Андриссен тратит более 4000 слов, предупреждая о чуме пессимизма, охватившей землю, а затем, наконец, перечисляет злодеев, которые несут за это ответственность, и… многие из них — технические работники, нанятые в Кремниевой долине, но сосредоточенные на тяжелых практических задачах, вопросах, которые его выводят из себя.
Технологический прагматизм расширяет возможности гораздо большего числа людей, чем инвесторы, предприниматели и инженеры Кремниевой долины. Регуляторы, выборные должностные лица и обычные граждане также должны сыграть свою роль. Это вообще не Путешествие Героя.
Я подозреваю, что Андриссен смешивает прагматиков и пессимистов, потому что прагматические вопросы требуют ответов, а у него их нет. «Просто хлопай сильнее» — это не ответ на… любой вопрос, который стоит задать.
Все это напоминает фантастическую новую книгу Брайана Мерчанта о луддитах «Кровь в машине» (мой обзор здесь).
Вся суть Мерчанта в том, что луддитов ошибочно называют антитехнологиями и антипрогрессом. Луддиты не отвергали технологию; они были рабочим движением, выдвигавшим прагматичные требования о том, как будут распределяться выгоды от новых технологий.
Сегодня мы все должны быть луддитами — не потому, что технологии нужно «замедлить» (что бы, черт возьми, это вообще ни значило), а потому, что мы уже поняли, что происходит, когда мы доверяем типам a16z принимать все решения, и мы признаем, что мы заслуживаем гораздо лучшего, чем это.
Манифест Андриссена в конечном итоге доказывает, насколько он маленький человек. Вы не можете претендовать на мантию байесовского рационализма, не извлекая уроков из неудач вашей собственной доминирующей философии за последние 30 лет. Если бы неконтролируемые рынки работали так хорошо, как настаивает Андриссен, мы бы не оказались в такой неразберихе. Самые влиятельные люди в мире — технологические оптимисты. У нас просили доверия и в 90-е, и в 00-е, и в 10-е. Они настаивали на том, что все, что нам нужно сделать, это аплодировать громче. Мы аплодировали. Они потерпели неудачу. Мы стали менее доверчивыми.

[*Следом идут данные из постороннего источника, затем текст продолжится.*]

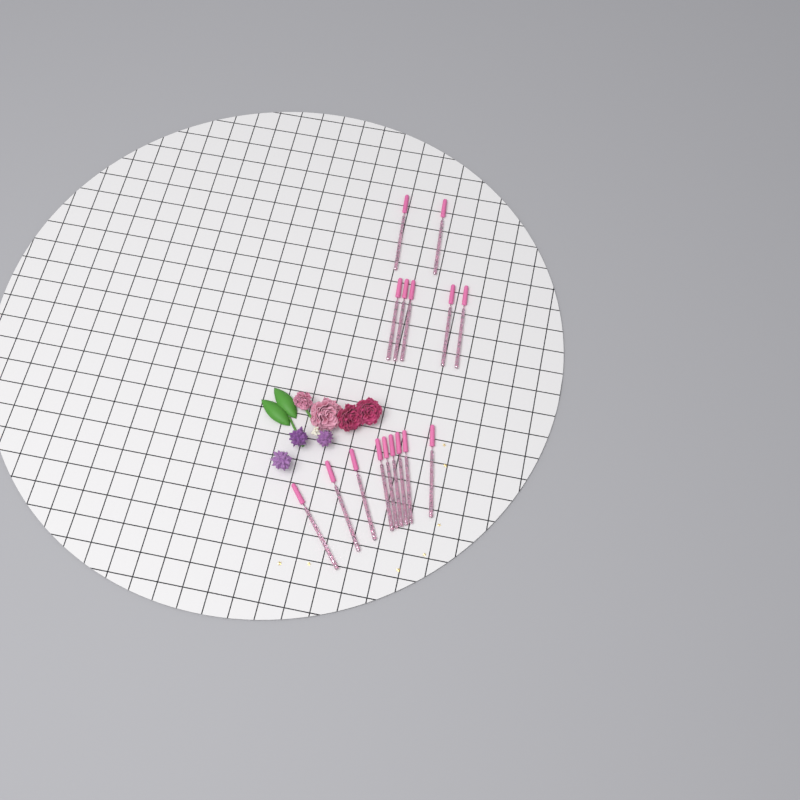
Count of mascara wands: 16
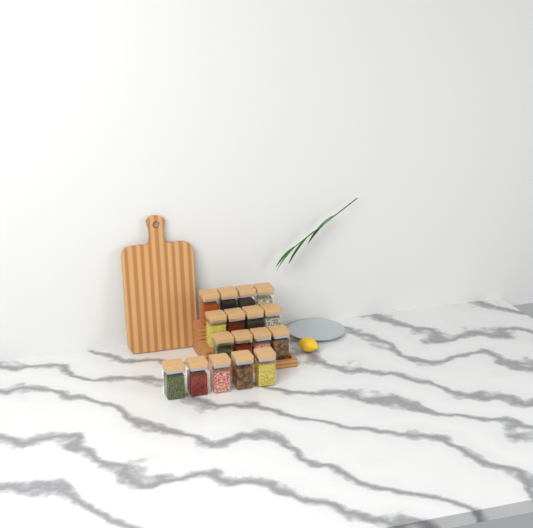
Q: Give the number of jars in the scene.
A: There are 17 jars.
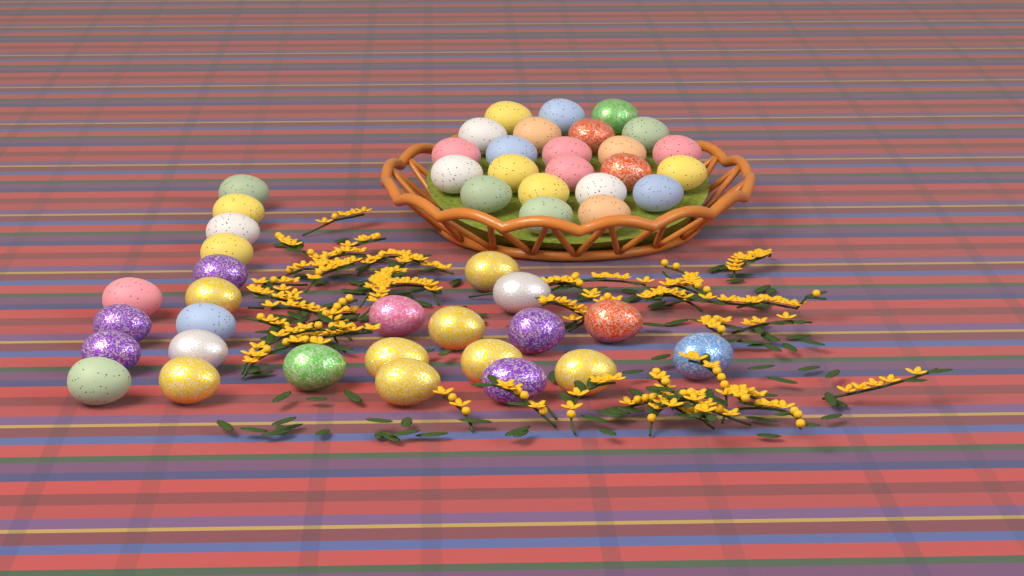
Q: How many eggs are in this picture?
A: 49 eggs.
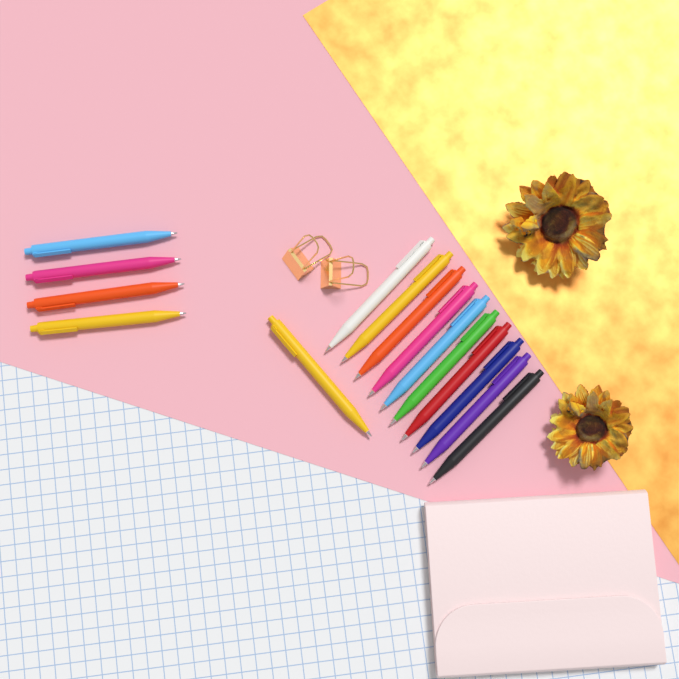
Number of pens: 15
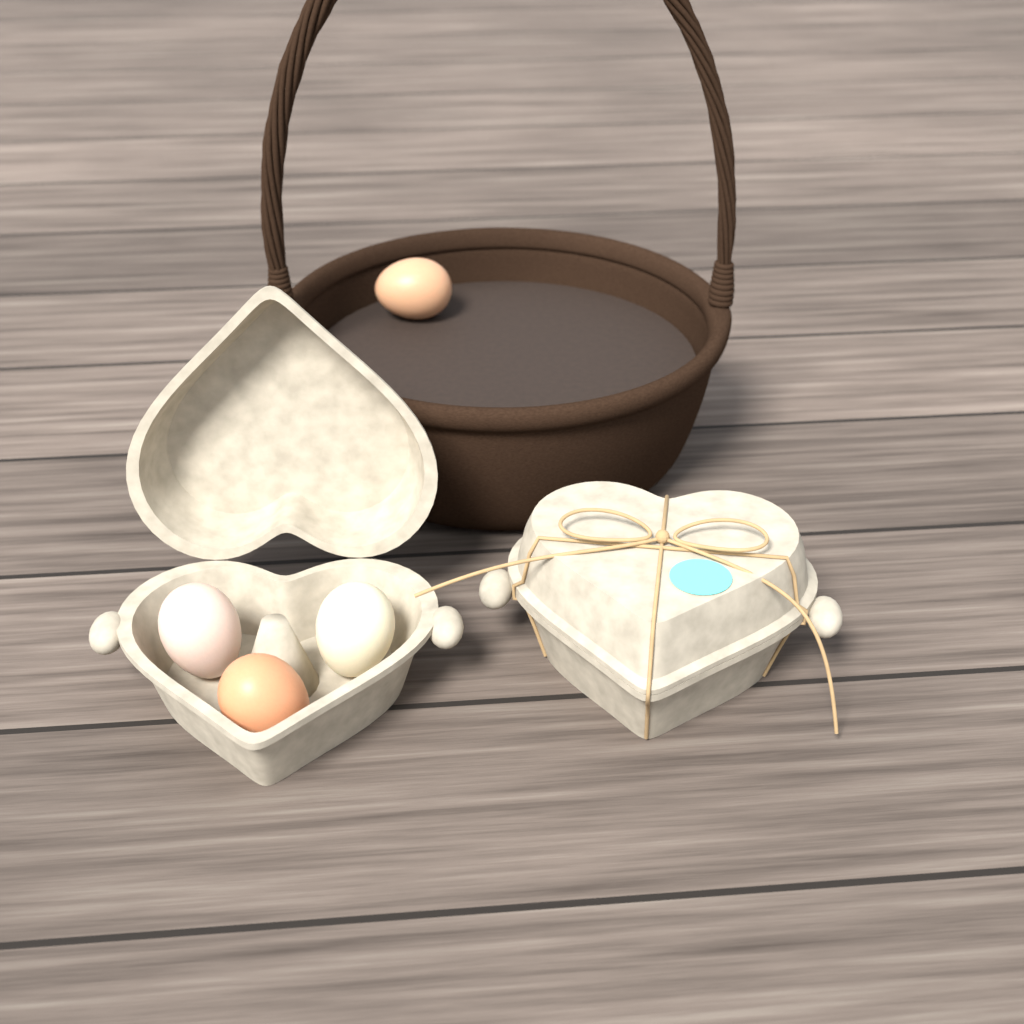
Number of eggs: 4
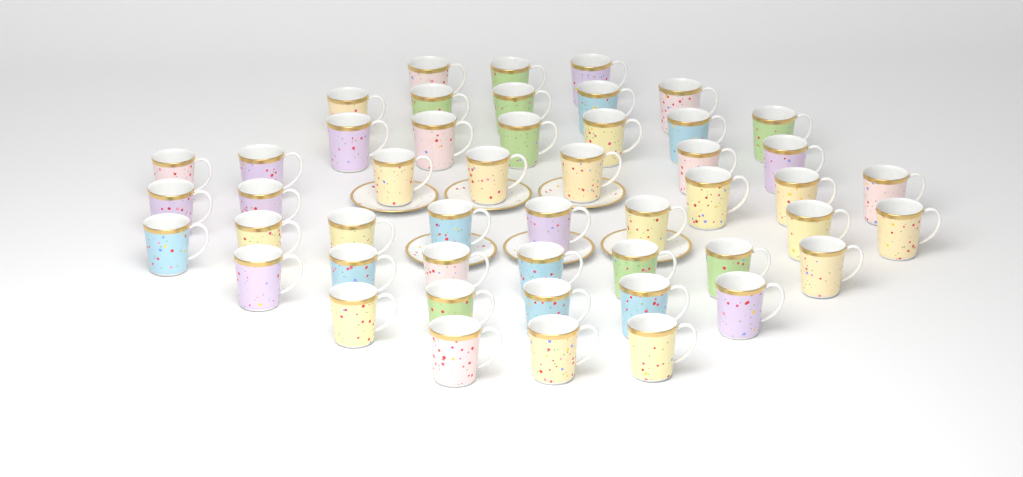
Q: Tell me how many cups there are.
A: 49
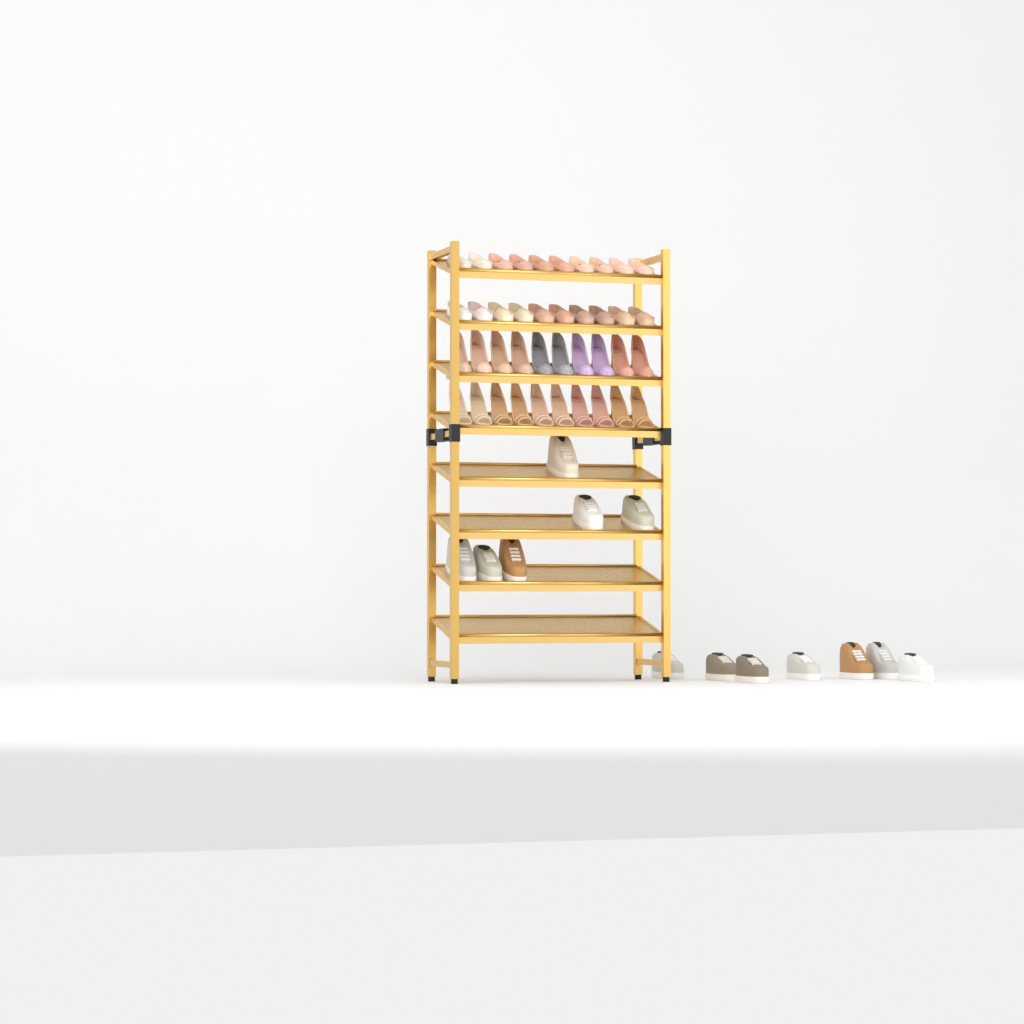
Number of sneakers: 13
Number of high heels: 20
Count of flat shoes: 20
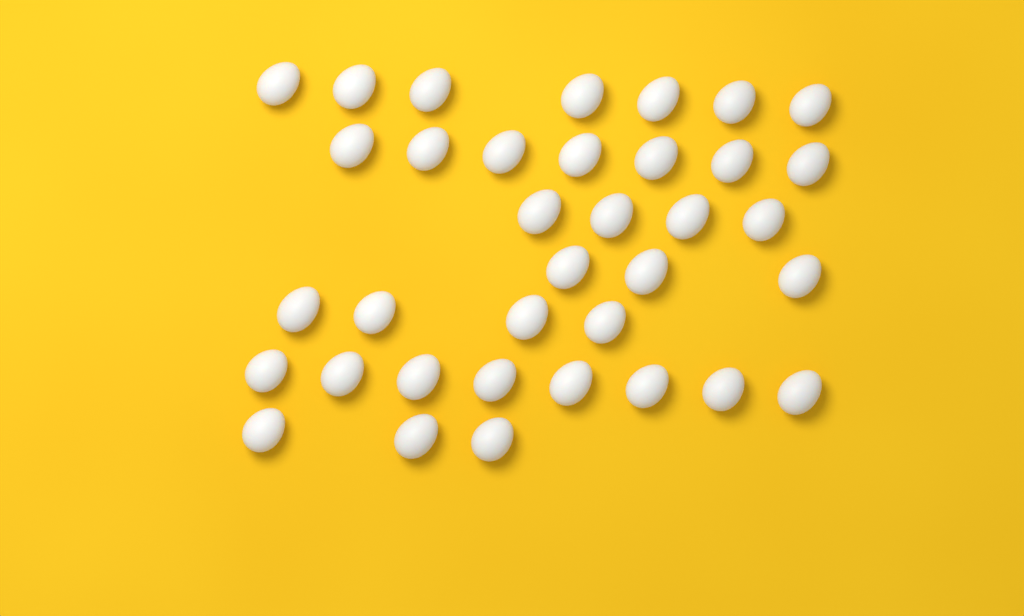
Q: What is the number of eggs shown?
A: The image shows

Каким-то странным образом Андриссен оказал мне здесь огромную, непреднамеренную услугу. Одна из проблем, с которой я столкнулся при написании своей книги «История цифрового будущего», — это вопрос «ну и что?». А именно: «Хорошо, Дэйв, Луи Россетто и Джордж Гилдер обладали большим влиянием в 1994 году, и, оглядываясь назад, никто не должен был воспринимать этих парней всерьез. Но прошло тридцать лет. Действительно ли стоит потратить время на то, чтобы вновь посетить и разрушить эти печальные, почти забытые фигуры?» Андриссен дал мне готовый ответ: да. Нам следует обратить внимание на эти уверенные, выцветшие предсказания прошлых десятилетий, потому что идеология все еще пронизывает убеждения и поведение сегодняшнего класса технологических миллиардеров.
Но это также тревожное эссе, особенно из-за того, сколько богатства и власти накопили Андриссен и его коллеги. Нам не нужны ковбои-миллиардеры, уговаривающие в климатический кризис Лероя Дженкинса.
Хорошо, что за 30 лет у нас выросло несколько критических мозолей и мы больше не рефлекторно приветствуем каждое заявление технологических магнатов.
Хорошо, что люди ставят под сомнение детские предположения индустрии финансовых услуг.
Хорошо, что мы достаточно встревожены, чтобы организоваться, что 2023 год стал годом трудовых побед, что граждане, регулирующие органы и выборные должностные лица решили, что мы все должны играть более важную роль, чем просто обожающая аудитория фантастических сказок технологической элиты..
Я приглашаю всех присоединиться к нам в технопрагматизме. Оптимистичны вы или пессимистичны, на самом деле не имеет значения. Вода теплая. Станьте нашими союзниками в ответах на сложные вопросы и влиянии не только на темпы, но и на направление технологических изменений.